Composite indexes combine vector fields with other scalar fields. This is useful when you need to filter documents by metadata before performing vector search.

Creating a Composite Index using SQL++:

CREATE INDEX idx_pdf_composite ON `bucket_name`.`scope_name`.`collection_name`(embedding VECTOR) WITH { "dimension": 1536, "similarity": "DOT" };

Index Parameters:

dimension: Must match your embedding model (1536 for OpenAI ada-002/ada-003, 768 for sentence-transformers)
similarity: Must match the similarity metric in CouchbaseQueryDocumentStore. Use DOT for dot product (recommended for OpenAI embeddings)

Important Notes:

Index Creation Timing: Hyperscale and Composite vector indexes require training data. Create the index after you've loaded the documents into your collection.
Similarity Metric: The similarity parameter in the index must match the similarity parameter in your CouchbaseQueryDocumentStore configuration.
Dimension: Must match your embedding model's output dimensions.

Verifying Your Index:

After creating the index, verify it exists:

SELECT * FROM system:indexes WHERE name LIKE 'idx_%_vector';

FTS Vector Index (for `chat_with_pdf_with_fts.py`)

Automatic Creation: The app attempts to create the FTS index automatically on startup using the INDEX_NAME from your configuration.

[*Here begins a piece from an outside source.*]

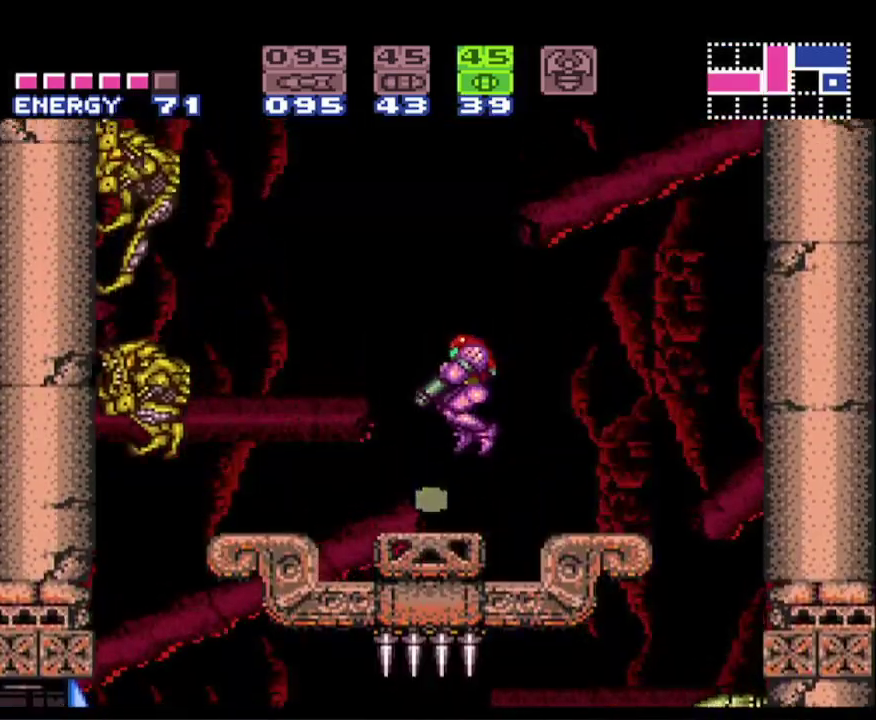
{"buttons": ["A", "B"], "events": [[83, "DPAD_DOWN", "down"], [217, "DPAD_DOWN", "up"], [283, "DPAD_LEFT", "down"], [467, "DPAD_LEFT", "up"]]}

Manual Creation (if automatic creation fails): Create a Full Text Search index with vector capabilities.

Creating an FTS Index with Vector Support

If automatic creation fails, you can create the index using the Couchbase UI or by importing the provided index definition.

Using Couchbase Capella:

Follow the import instructions here
Use the provided sampleSearchIndex.json file in this repository
Update the following values in the JSON before importing:
- sourceName: Replace sample_bucket with your bucket name
- types: Replace scope.coll with your actual scope_name.collection_name
Import the file in Capella
Click on Create Index

Using Couchbase Server:

Navigate to Search -> Add Index -> Import
Use the provided sampleSearchIndex.json file in this repository
Update the following values in the JSON before importing:
- sourceName: Replace sample_bucket with your bucket name
- types: Replace scope.coll with your actual scope_name.collection_name
Paste the updated JSON in the Import screen
Click on Create Index

FTS Index Definition

The sampleSearchIndex.json file contains a pre-configured FTS index with vector capabilities. Key features:

Index Name: sample-index (customizable)
Vector Field: embedding with 1536 dimensions
Similarity: dot_product (optimized for OpenAI embeddings)
Text Field: content for document text
Metadata: Dynamic mapping for meta fields

Run the Application

For Hyperscale or Composite Vector Index:

streamlit run chat_with_pdf.py

For Search Service / FTS:

streamlit run chat_with_pdf_with_fts.py

Implementation Details

Hyperscale and Composite Vector Index Implementation (`chat_with_pdf.py`)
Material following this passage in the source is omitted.